> **TEXT PASSAGE**:
- - -
Posted in Bootleg Theater on February 2nd, 2018 by JJ Koczan

atala jenifer stratton

Atala kicking ass in the desert. Very much an imaginable scenario, as far as scenarios go, and it’s how it goes in the post-sludgers’ new video for ‘Tabernacle Of’ from their just-issued new long-player, Labyrinth of Ashmedai (review here), which came out last week on Salt of the Earth Records. At this point I’ve been through the album I don’t know how many times and between that and the recent interview posted with Atala guitarist/vocalist/spearhead Kyle Stratton, it doesn’t take me much more than seeing the title “Tabernacle Of” to have the opening lines of the song stuck in my head, let alone the shoutier hook of its chorus.

That’s not me trying to be like “I’m Mr. Dude-Really-Knows-this-Album” or anything or be like I have some special fucking connection with how Atala work. If anything, I think the clumsiness of my Six Dumb Questions in the above-linked interview proves very much the opposite, but just serves to show how god-damn catchy “Tabernacle Of” actually is. Very much part of the full-LP flow of Labyrinth of Ashmedai, it nonetheless stands out from its surroundings, and in so doing represents the record well as a whole, as one could easily say the same of accompanying cuts like “Death’s Dark Tomb” or “Grains of Sand.” Whole damn thing is full of highlights, I guess is what I’m saying.
- - -
> **DATA LINES**:
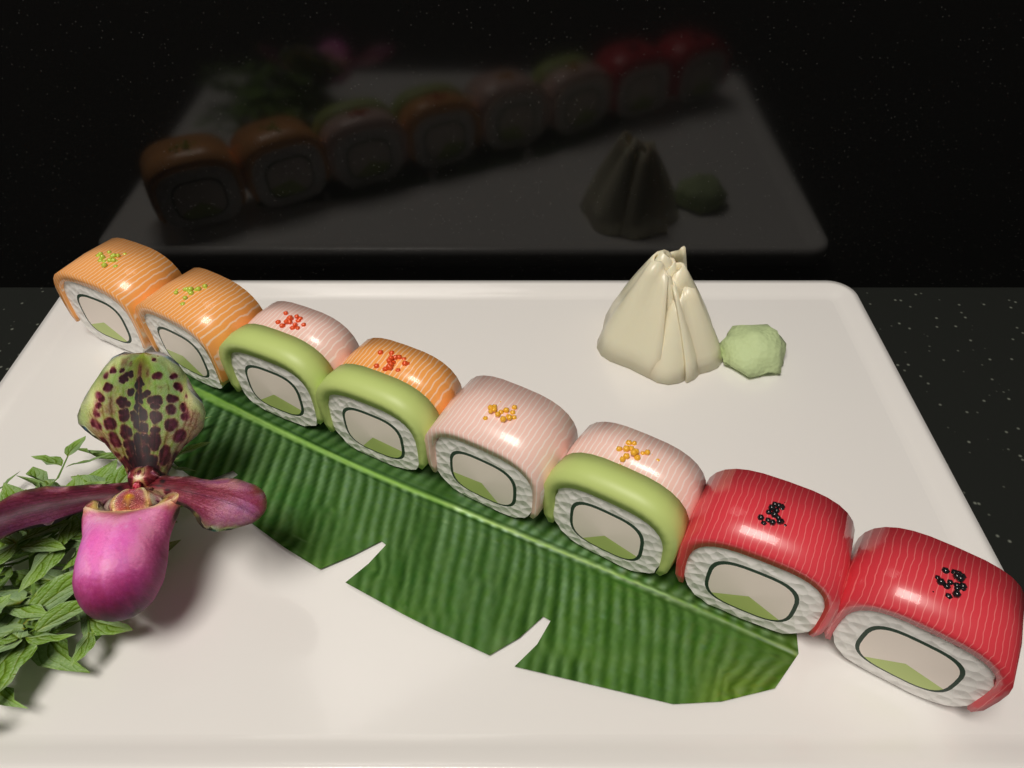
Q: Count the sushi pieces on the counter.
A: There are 8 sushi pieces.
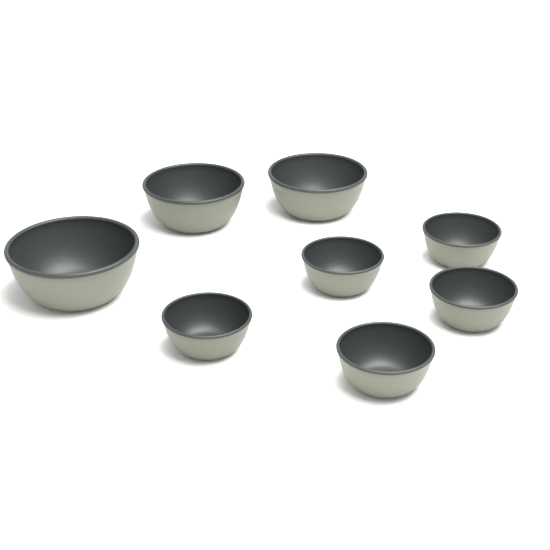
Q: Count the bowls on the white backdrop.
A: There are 8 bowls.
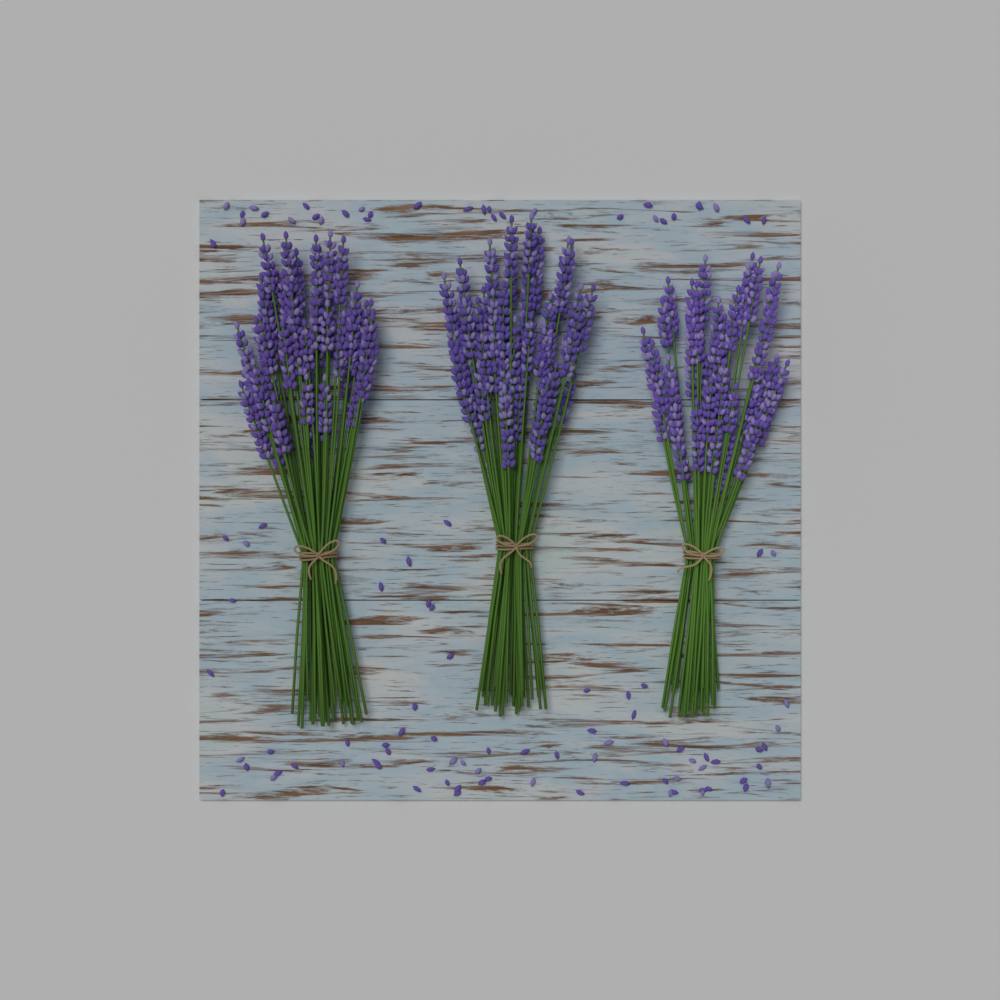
- - -
> **INSTRUCTION A**:
From the post about Atala's video, output the part that opens with the words containing "atala jenifer stratton" and closes with "of its chorus.", copied exactly.
> **INSTRUCTION B**:
Translate this sentence from the post about Atala's video into Spanish: "Very much part of the full-LP flow of Labyrinth of Ashmedai, it nonetheless stands out from its surroundings, and in so doing represents the record well as a whole, as one could easily say the same of accompanying cuts like “Death’s Dark Tomb” or “Grains of Sand.”"
> **INSTRUCTION C**:
Answer these questions using the post about Atala's video:
(i) Which record label released Labyrinth of Ashmedai?
(ii) What roles does Kyle Stratton hold in Atala?
(iii) Where is Atala shown in the video?

> **WRITTEN RESPONSE A**:
atala jenifer stratton

Atala kicking ass in the desert. Very much an imaginable scenario, as far as scenarios go, and it’s how it goes in the post-sludgers’ new video for ‘Tabernacle Of’ from their just-issued new long-player, Labyrinth of Ashmedai (review here), which came out last week on Salt of the Earth Records. At this point I’ve been through the album I don’t know how many times and between that and the recent interview posted with Atala guitarist/vocalist/spearhead Kyle Stratton, it doesn’t take me much more than seeing the title “Tabernacle Of” to have the opening lines of the song stuck in my head, let alone the shoutier hook of its chorus.

> **WRITTEN RESPONSE B**:
Plenamente integrada en el flujo del LP completo de Labyrinth of Ashmedai, se destaca no obstante de lo que la rodea y, al hacerlo, representa bien el disco en su conjunto, ya que fácilmente podría decirse lo mismo de temas acompañantes como “Death’s Dark Tomb” o “Grains of Sand”.

> **WRITTEN RESPONSE C**:
(i) Salt of the Earth Records
(ii) Guitarist, vocalist and spearhead
(iii) In the desert